**INSTRUCTION:**
The entries that follow include a run beginning at the line with "flex-direction: column;" and ending at the line with "border-radius: 17px;"; restate that run word for word and leave the rest out.
--- DATA ---
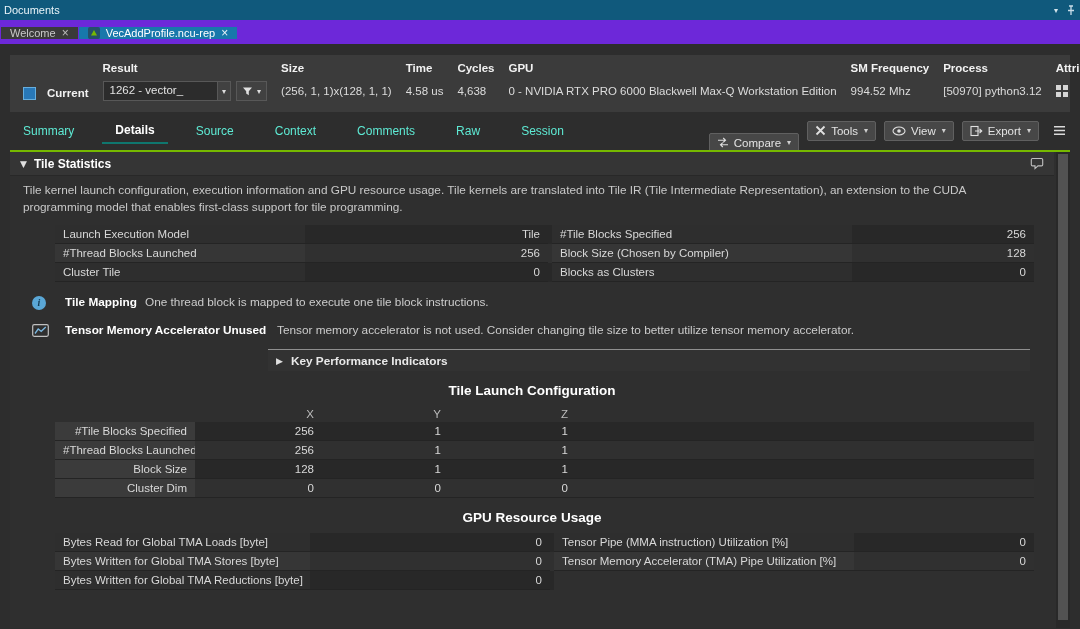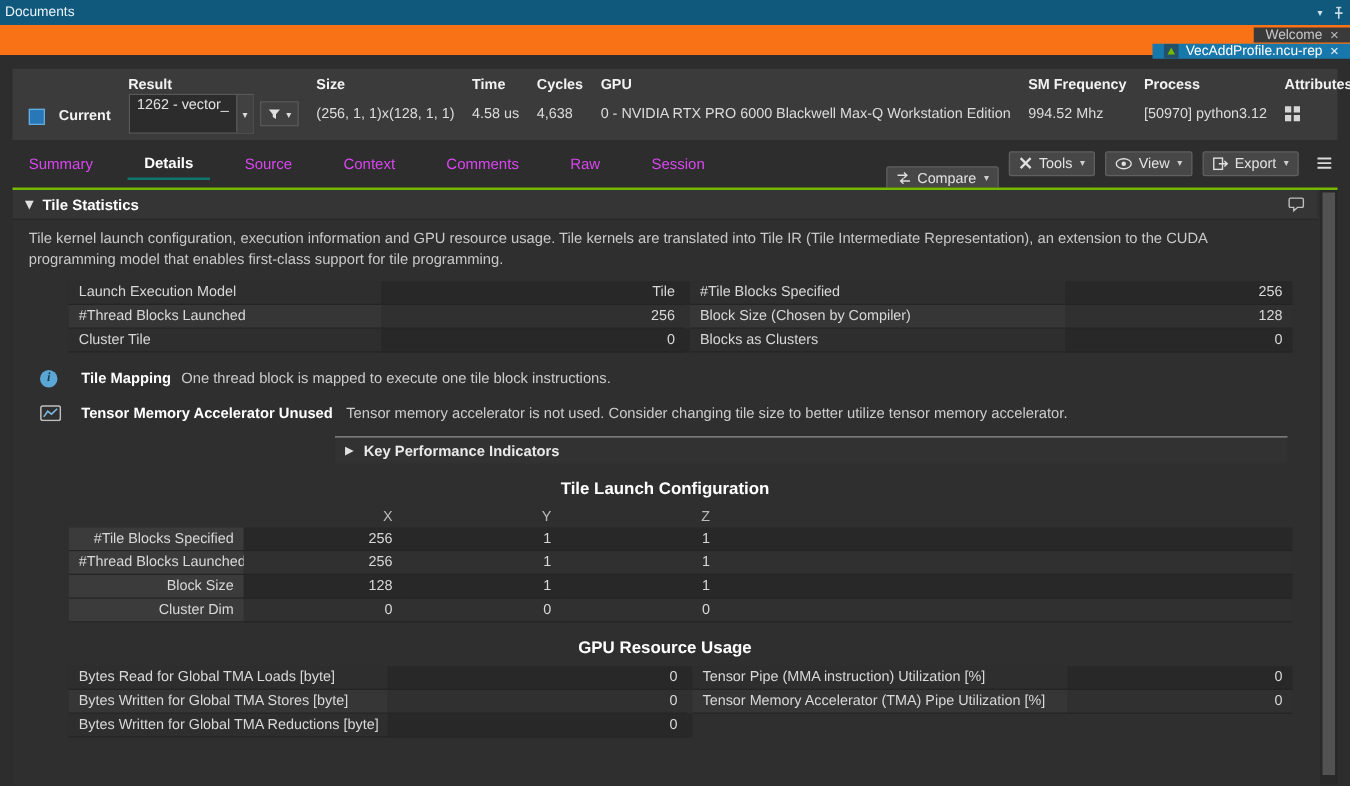--- a/index.html
+++ b/index.html
@@ -12,49 +12,49 @@
   }
   .glyph { font-family:"DejaVu Sans",sans-serif; }
 
   
   .titlebar { height:20px; background:#10597c; display:flex; align-items:center; gap:8px;
               padding:0 4px; font-size:11px; color:#eaf4f9; }
   .titlebar .spacer { flex:1; }
   .tbar-ic { display:flex; align-items:center; opacity:.9; cursor:default; }
 
   
-  .tabbar { height:24px; background:#f97316; display:flex; align-items:flex-end; gap:1px;
-            padding:2px 0 0 1px;flex-direction:column; }
+  .tabbar { height:24px; background:#6d28d9; display:flex; align-items:center; gap:1px;
+            padding:2px 0 0 1px; }
   .tab { display:flex; align-items:center; gap:6px; padding:0 9px; font-size:11px;
          background:#3a3a3a; color:#c9c9c9; cursor:default; }
   .tab.active { background:#1878ab; color:#ffffff; }
   .tab .close { font-size:12px; line-height:1; opacity:.9; }
 
   
   .toolbar { margin:11px 10px 0; background:#3b3b3b; padding:7px 13px 9px;
              display:flex; gap:14px; align-items:flex-start; height:57px; }
   .tcol { display:flex; flex-direction:column; gap:7px; white-space:nowrap; }
   .tcol .lbl { font-weight:bold; color:#f2f2f2; font-size:11.5px; }
   .tcol .val { color:#dcdcdc; font-size:11.5px; display:flex; align-items:center; gap:5px; height:20px; }
   .tcol.current { padding-top:21px; }
   .tcol.attributes { margin-left:auto; }
   .checkbox { width:13px; height:13px; background:#2878b8; border:1px solid #66aede; margin-right:6px; }
-  .combo { display:flex; align-items:stretch; background:#2c2c2c; border:1px solid #585858; height:32px; }
+  .combo { display:flex; align-items:stretch; background:#2c2c2c; border:1px solid #585858; height:20px;gap:28px; }
   .combo .txt { padding:2px 6px; min-width:84px; color:#e2e2e2; }
   .combo .arrow { border-left:1px solid #585858; background:#414141; padding:0 4px;
                   display:flex; align-items:center; font-size:8px; color:#ddd; }
   .iconbtn { display:flex; align-items:center; gap:4px; background:#414141; border:1px solid #585858;
              height:20px; padding:0 5px; }
   .iconbtn .dd { font-size:8px; color:#ddd; }
   .grid4 { display:grid; grid-template-columns:5px 5px; gap:2px; }
   .grid4 span { width:5px; height:5px; background:#d6d6d6; }
 
   
   .pagetabs { margin:4px 10px 0; height:29px; display:flex; align-items:center; }
-  .ptab { padding:6px 13px 5px; margin-right:15px; font-size:12px; color:#d946ef; cursor:default; }
+  .ptab { padding:6px 13px 5px; margin-right:15px; font-size:12px; color:#5eead4; cursor:default; }
   .ptab.active { color:#ffffff; font-weight:bold; border-bottom:2px solid #0f766e; }
   .abtn { display:flex; align-items:center; gap:5px; background:#474747; border:1px solid #606060;
           border-radius:2px; padding:3px 7px; font-size:11.5px; color:#e3e3e3; margin-left:8px; cursor:default; }
   .abtn.first { margin-left:auto;margin-top:24px; }
   .abtn .dd { font-size:8px; color:#cfcfcf; margin-left:1px; }
   .hbtn { margin-left:10px; padding:3px 4px; display:flex; align-items:center; }
 
   
   .content { position:relative; margin:5px 10px 0; height:478px; background:#2f2f2f;
              border-top:2px solid #76b900; overflow:hidden; }

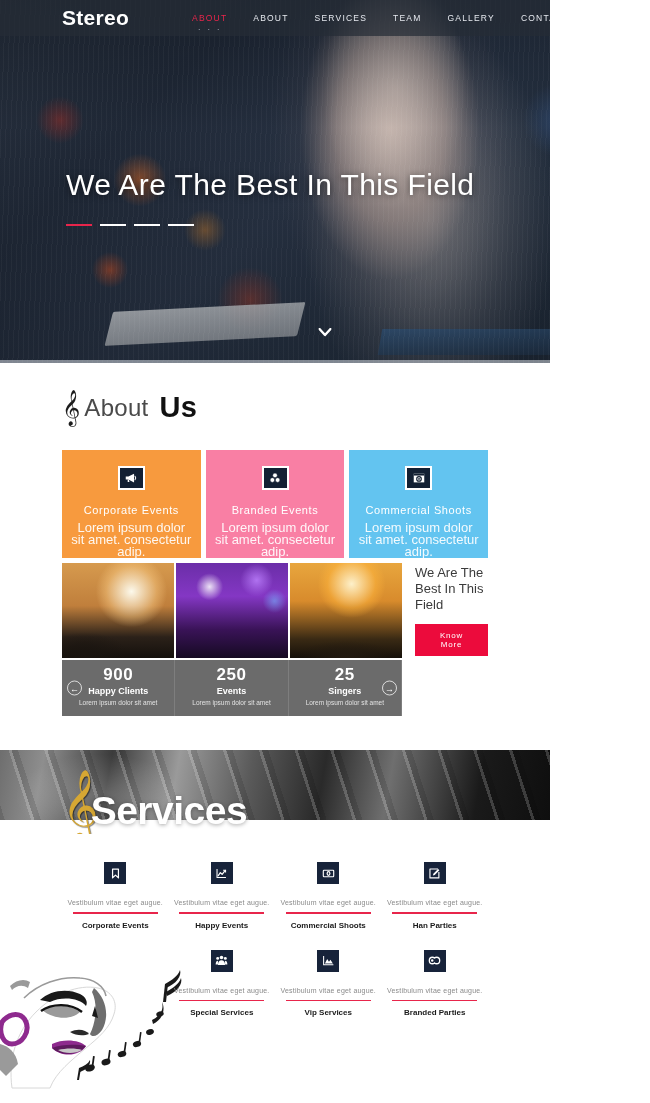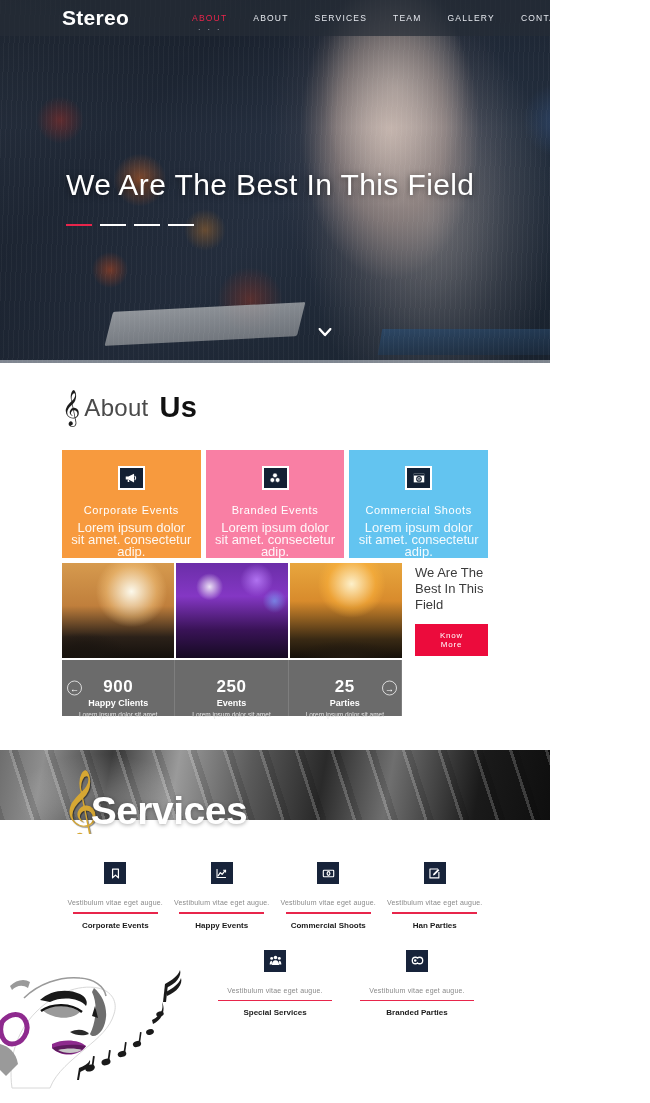--- a/index.html
+++ b/index.html
@@ -176,21 +176,21 @@
     background:
       radial-gradient(circle 40px at 55% 22%, rgba(255,245,210,0.95), rgba(255,180,60,0.5) 60%, transparent 85%),
       radial-gradient(ellipse 70px 22px at 50% 98%, #221a10, transparent 70%),
       linear-gradient(to bottom, #e8a63e 0%, #d88b2c 40%, #3a2a14 80%, #15100a 100%);
   }
   .stats {
     display: flex; position: relative; height: 56px;
     background: #6b6b6b; margin-top: 2px;
   }
   .stat {
-    flex: 1; text-align: center; padding-top: 17px;
+    flex: 1; text-align: center; padding-top: 5px;
     border-right: 1px solid rgba(255,255,255,0.13);
   }
   .stat:last-child { border-right: none; }
   .stat-num { color: #fff; font-size: 17px; font-weight: bold; letter-spacing: 0.5px; }
   .stat-label { color: #fff; font-size: 9px; font-weight: bold; margin-top: 1px; }
   .stat-sub { color: #e2e2e2; font-size: 6.5px; margin-top: 3px; }
   .arrow {
     position: absolute; top: 50%; transform: translateY(-50%);
     width: 15px; height: 15px; border-radius: 50%;
     border: 1px solid rgba(255,255,255,0.75);
@@ -379,21 +379,21 @@
             <div class="stat-label">Happy Clients</div>
             <div class="stat-sub">Lorem ipsum dolor sit amet</div>
           </div>
           <div class="stat">
             <div class="stat-num">250</div>
             <div class="stat-label">Events</div>
             <div class="stat-sub">Lorem ipsum dolor sit amet</div>
           </div>
           <div class="stat">
             <div class="stat-num">25</div>
-            <div class="stat-label">Parties</div>
+            <div class="stat-label">Singers</div>
             <div class="stat-sub">Lorem ipsum dolor sit amet</div>
           </div>
           <div class="arrow right">→</div>
         </div>
       </div>
 
       <div class="about-col">
         <div class="about-title">We Are The Best In This Field</div>
         <button class="know-btn">Know More</button>
       </div>
@@ -513,20 +513,31 @@
               <path d="M3.6 13.4 C3.6 9.6 5.2 7.6 8 7.6 C10.8 7.6 12.4 9.6 12.4 13.4 Z" fill="#fff"></path>
               <path d="M0.8 13 C0.8 10.2 1.7 8.6 3.6 8.4 L3.6 13 Z" fill="#fff"></path>
               <path d="M15.2 13 C15.2 10.2 14.3 8.6 12.4 8.4 L12.4 13 Z" fill="#fff"></path>
             </svg>
           </div>
           <div class="svc-caption">Vestibulum vitae eget augue.</div>
           <div class="svc-rule"></div>
           <div class="svc-name">Special Services</div>
         </div>
 
+        <div class="svc-item">
+          <div class="svc-icon">
+            <svg width="13" height="13" viewBox="0 0 16 16">
+              <path d="M2 2.4 L2 13.2 L14 13.2" fill="none" stroke="#fff" stroke-width="1.3"></path>
+              <path d="M3.6 11.8 L6.4 6.2 L8.6 9.4 L10.4 7 L13.4 11.8 Z" fill="#fff"></path>
+            </svg>
+          </div>
+          <div class="svc-caption">Vestibulum vitae eget augue.</div>
+          <div class="svc-rule"></div>
+          <div class="svc-name">Vip Services</div>
+        </div>
 
         <div class="svc-item">
           <div class="svc-icon">
             <svg width="13" height="13" viewBox="0 0 16 16">
               <path d="M1.6 8 C1.6 5.6 3.4 4 5.4 4 C7 4 8 5 8 5 C8 5 9 4 10.6 4 C12.6 4 14.4 5.6 14.4 8 C14.4 10.4 12.6 12 10.6 12 C9 12 8 11 8 11 C8 11 7 12 5.4 12 C3.4 12 1.6 10.4 1.6 8 Z" fill="none" stroke="#fff" stroke-width="1.6"></path>
               <circle cx="5.2" cy="8" r="1.5" fill="#fff"></circle>
             </svg>
           </div>
           <div class="svc-caption">Vestibulum vitae eget augue.</div>
           <div class="svc-rule"></div>

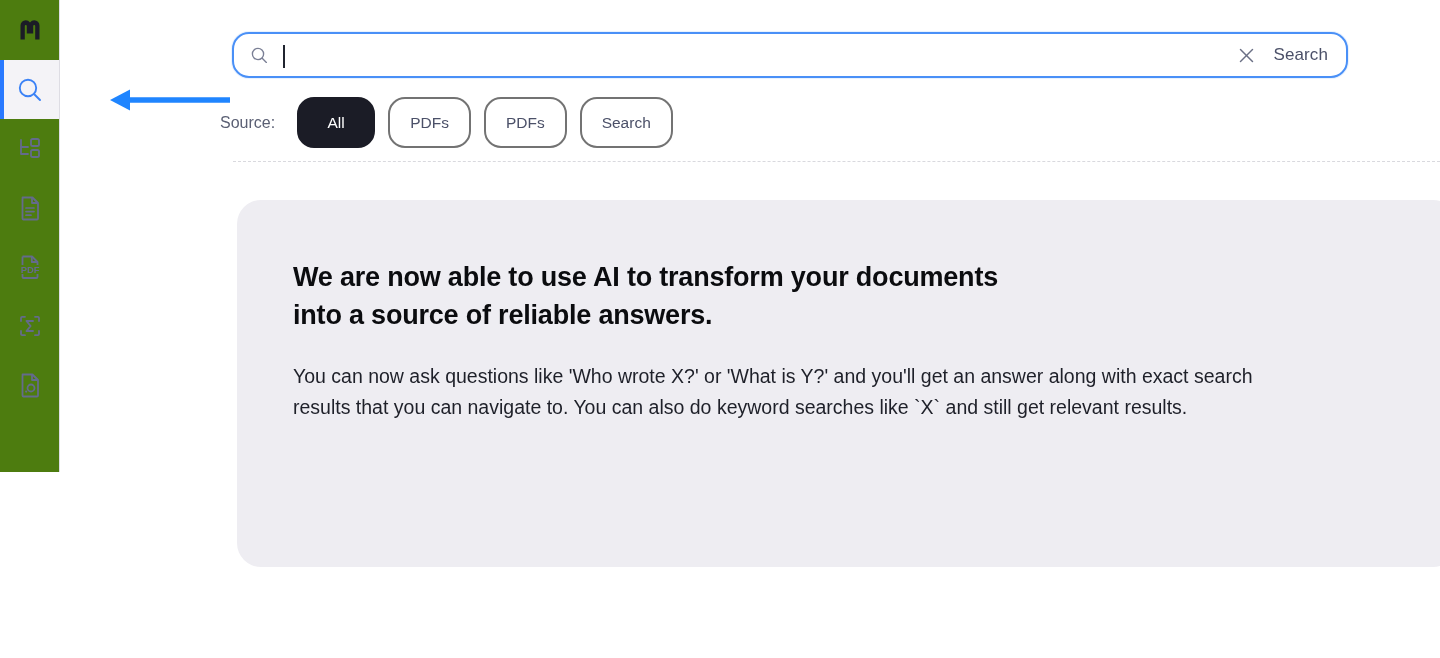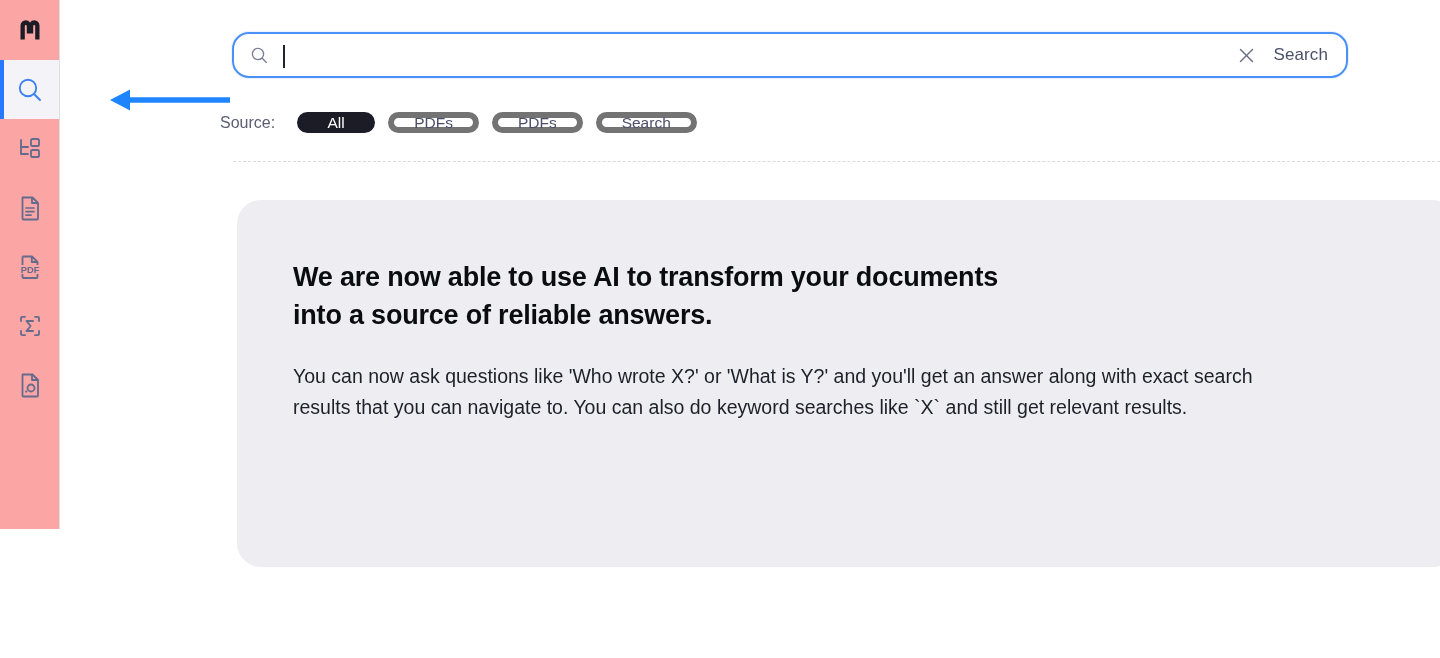--- a/index.html
+++ b/index.html
@@ -17,22 +17,22 @@
 
   
   #app {
     display: flex;
     width: 1440px;
     height: 658px;
   }
   .sidebar {
     width: 60px;
     min-width: 60px;
-    height: 529px;
-    background: #fca5a5;
+    height: 472px;
+    background: #4d7c0f;
     border-right: 1px solid #dedde4;
     box-sizing: border-box;
     display: flex;
     flex-direction: column;
     align-items: flex-end;
     position: relative;
   }
   .logo-slot {
     width: 59px;
     height: 60px;
@@ -144,24 +144,24 @@
     align-items: center;
     height: 33px;
   }
   .source-label {
     font-size: 16px;
     color: #5a5f73;
     margin-right: 22px;
     white-space: nowrap;
   }
   .pill {
-    height: 21px;
+    height: 51px;
     min-width: 78px;
     border-radius: 17px;
-    border: 6px solid #737373;
+    border: 2px solid #737373;
     background: #ffffff;
     color: #4b5068;
     font-size: 15.5px;
     display: inline-flex;
     align-items: center;
     justify-content: center;
     padding: 0 20px;
     margin-right: 13px;
     box-sizing: border-box;
     cursor: pointer;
---
**REPLY:**
     flex-direction: column;
     align-items: flex-end;
     position: relative;
   }
   .logo-slot {
     width: 59px;
     height: 60px;
@@ -144,24 +144,24 @@
     align-items: center;
     height: 33px;
   }
   .source-label {
     font-size: 16px;
     color: #5a5f73;
     margin-right: 22px;
     white-space: nowrap;
   }
   .pill {
-    height: 21px;
+    height: 51px;
     min-width: 78px;
     border-radius: 17px;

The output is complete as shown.